Sunday is World Water Day, a United Nations initiative to celebrate clean water and bring attention to those who don't have enough of it. A new report released ahead of World Water Day warns about a looming shortage, and centers on this year's theme: water and sustainable development.
Here are five ways to celebrate World Water Day
Learn about poop water
First charcoal juice becomes a thing, and now poop water? Hey, Bill Gates drinks it—thanks to a new machine called the Omniprocessor that literally transforms waste into water through a steam engine. On his blog, Gates writes about drinking a "delicious" fresh glass of it and marvels at the possibilities to improve sanitation in low-income countries. "The processor wouldn’t just keep human waste out of the drinking water; it would turn waste into a commodity with real value in the marketplace," Gates writes.
Take a break from meat
Showering and hydration are hardly your main uses of water—but food is. The average American uses 7,500 liters of water each day, according to the U.N. If you're eating meat, your water usage shoots way up; a steak dinner for two requires 15,000 liters of water for the meat alone. Eating more meat and dairy has been the single greatest factor for water consumption in the past 30 years, says the group—so going vegetarian, even temporarily, can make a difference.

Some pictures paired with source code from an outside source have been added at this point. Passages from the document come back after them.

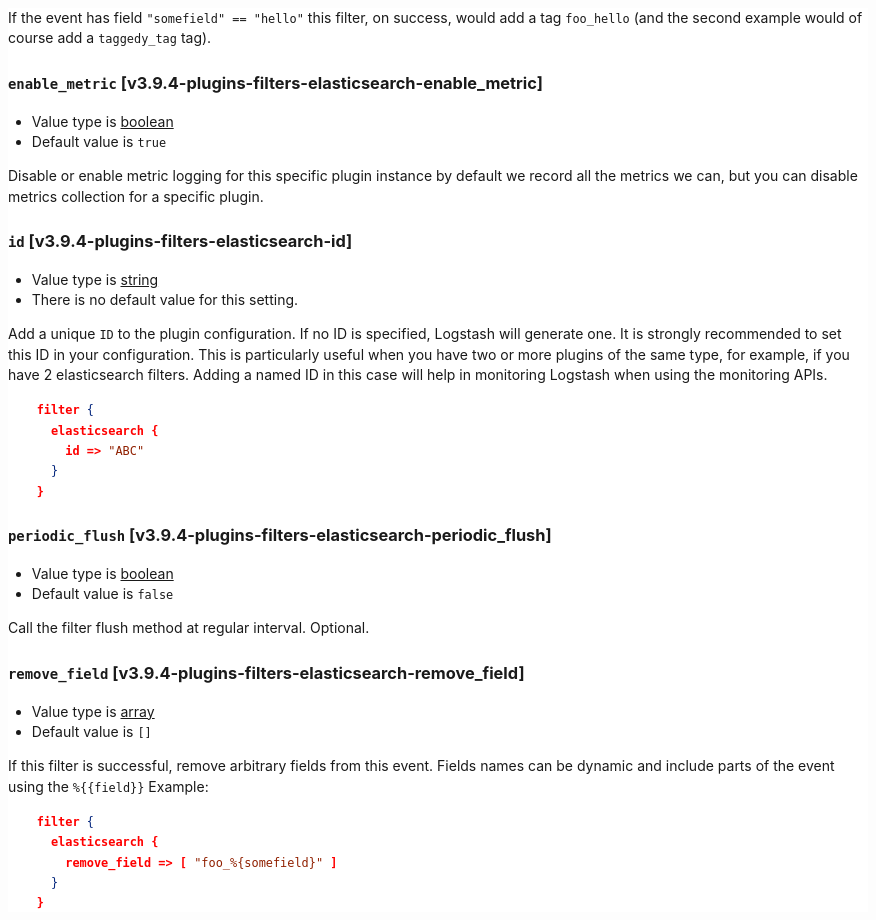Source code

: If the event has field `"somefield" == "hello"` this filter, on success, would add a tag `foo_hello` (and the second example would of course add a `taggedy_tag` tag).


### `enable_metric` [v3.9.4-plugins-filters-elasticsearch-enable_metric]

* Value type is [boolean](logstash://reference/configuration-file-structure.md#boolean)
* Default value is `true`

Disable or enable metric logging for this specific plugin instance by default we record all the metrics we can, but you can disable metrics collection for a specific plugin.


### `id` [v3.9.4-plugins-filters-elasticsearch-id]

* Value type is [string](logstash://reference/configuration-file-structure.md#string)
* There is no default value for this setting.

Add a unique `ID` to the plugin configuration. If no ID is specified, Logstash will generate one. It is strongly recommended to set this ID in your configuration. This is particularly useful when you have two or more plugins of the same type, for example, if you have 2 elasticsearch filters. Adding a named ID in this case will help in monitoring Logstash when using the monitoring APIs.

```json
    filter {
      elasticsearch {
        id => "ABC"
      }
    }
```


### `periodic_flush` [v3.9.4-plugins-filters-elasticsearch-periodic_flush]

* Value type is [boolean](logstash://reference/configuration-file-structure.md#boolean)
* Default value is `false`

Call the filter flush method at regular interval. Optional.


### `remove_field` [v3.9.4-plugins-filters-elasticsearch-remove_field]

* Value type is [array](logstash://reference/configuration-file-structure.md#array)
* Default value is `[]`

If this filter is successful, remove arbitrary fields from this event. Fields names can be dynamic and include parts of the event using the `%{{field}}` Example:

```json
    filter {
      elasticsearch {
        remove_field => [ "foo_%{somefield}" ]
      }
    }
```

Wash your hands the right way
Only 5% of Americans do, according to a study of men using public restrooms. (If you need a refresher on proper technique, you should use soap and water and wash for at least 15 seconds.) Sounds gross—and it is a public health hazard, according to UNICEF, organizers of Global Handwashing Day, another water-related holiday worth celebrating. "Handwashing with soap prevents disease in a more straightforward and cost-effective way than any single vaccine," supporter UNICEF writes.

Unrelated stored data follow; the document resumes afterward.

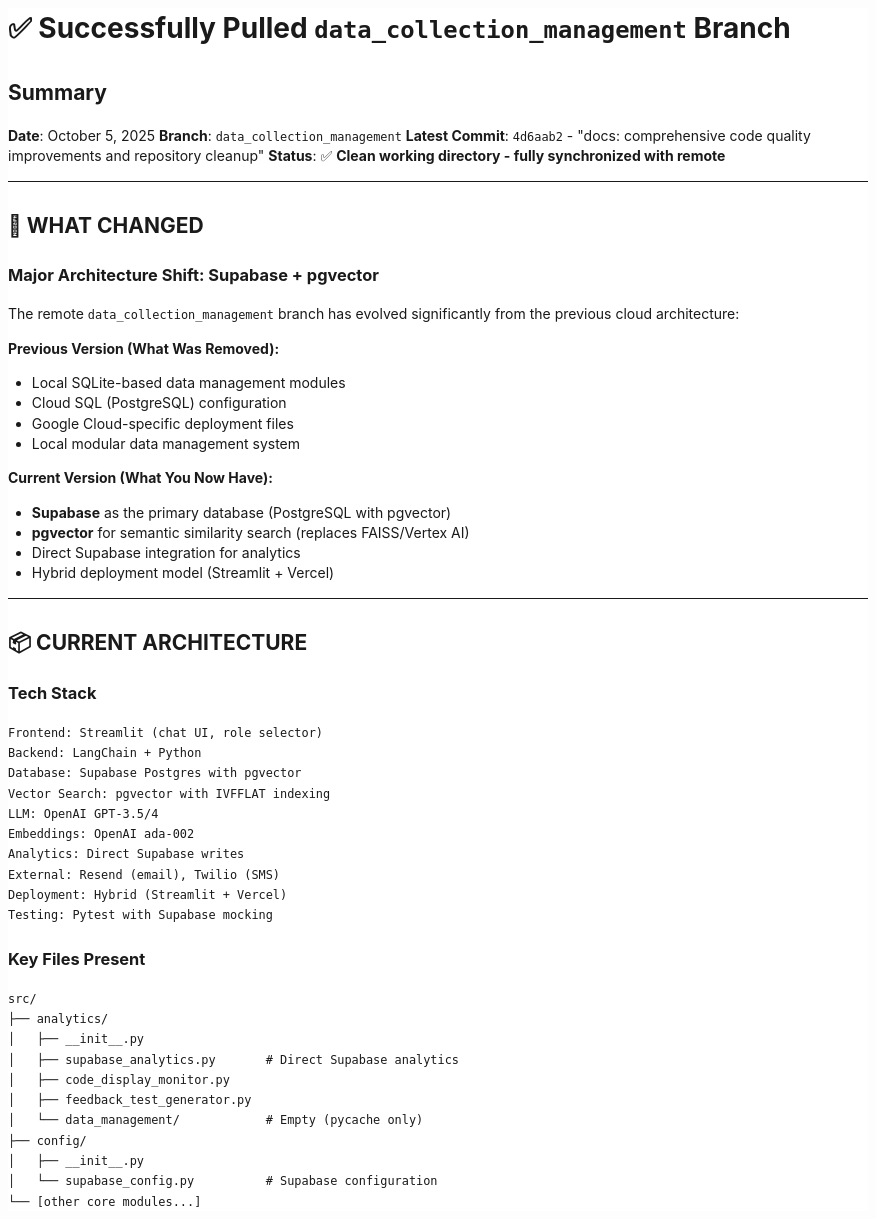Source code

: # ✅ Successfully Pulled `data_collection_management` Branch

## Summary

**Date**: October 5, 2025
**Branch**: `data_collection_management`
**Latest Commit**: `4d6aab2` - "docs: comprehensive code quality improvements and repository cleanup"
**Status**: ✅ **Clean working directory - fully synchronized with remote**

---

## 🔄 WHAT CHANGED

### Major Architecture Shift: Supabase + pgvector

The remote `data_collection_management` branch has evolved significantly from the previous cloud architecture:

**Previous Version (What Was Removed):**
- Local SQLite-based data management modules
- Cloud SQL (PostgreSQL) configuration
- Google Cloud-specific deployment files
- Local modular data management system

**Current Version (What You Now Have):**
- **Supabase** as the primary database (PostgreSQL with pgvector)
- **pgvector** for semantic similarity search (replaces FAISS/Vertex AI)
- Direct Supabase integration for analytics
- Hybrid deployment model (Streamlit + Vercel)

---

## 📦 CURRENT ARCHITECTURE

### Tech Stack
```
Frontend: Streamlit (chat UI, role selector)
Backend: LangChain + Python
Database: Supabase Postgres with pgvector
Vector Search: pgvector with IVFFLAT indexing
LLM: OpenAI GPT-3.5/4
Embeddings: OpenAI ada-002
Analytics: Direct Supabase writes
External: Resend (email), Twilio (SMS)
Deployment: Hybrid (Streamlit + Vercel)
Testing: Pytest with Supabase mocking
```

### Key Files Present
```
src/
├── analytics/
│   ├── __init__.py
│   ├── supabase_analytics.py       # Direct Supabase analytics
│   ├── code_display_monitor.py
│   ├── feedback_test_generator.py
│   └── data_management/            # Empty (pycache only)
├── config/
│   ├── __init__.py
│   └── supabase_config.py          # Supabase configuration
└── [other core modules...]
```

Illustration by Peter Oumanski for TIME
Support a future female farmer
Most of the world's hungry are women, says the U.N.'s new report, and most don't own land—or even have time to make an income, since 25% of their day is spent collecting drinking water. "With equal access to resources and knowledge, female farmers, who account for the majority of all subsistence farmers, could produce enough additional food to reduce the number of the world’s hungry by 150 million," the report says. Investing in water and sanitation actually helps improve equality, which helps stimulate the economy—every dollar invested yields between $5-28, the UN estimates.
Give better water to the world
A new report from WaterAid America found that one in five babies born in the developing world dies during its first month of life because of a lack of clean water. And 35% of facilities in middle- and lower-income countries didn't have water and soap for hand-washing, another report from the World Health Organization found.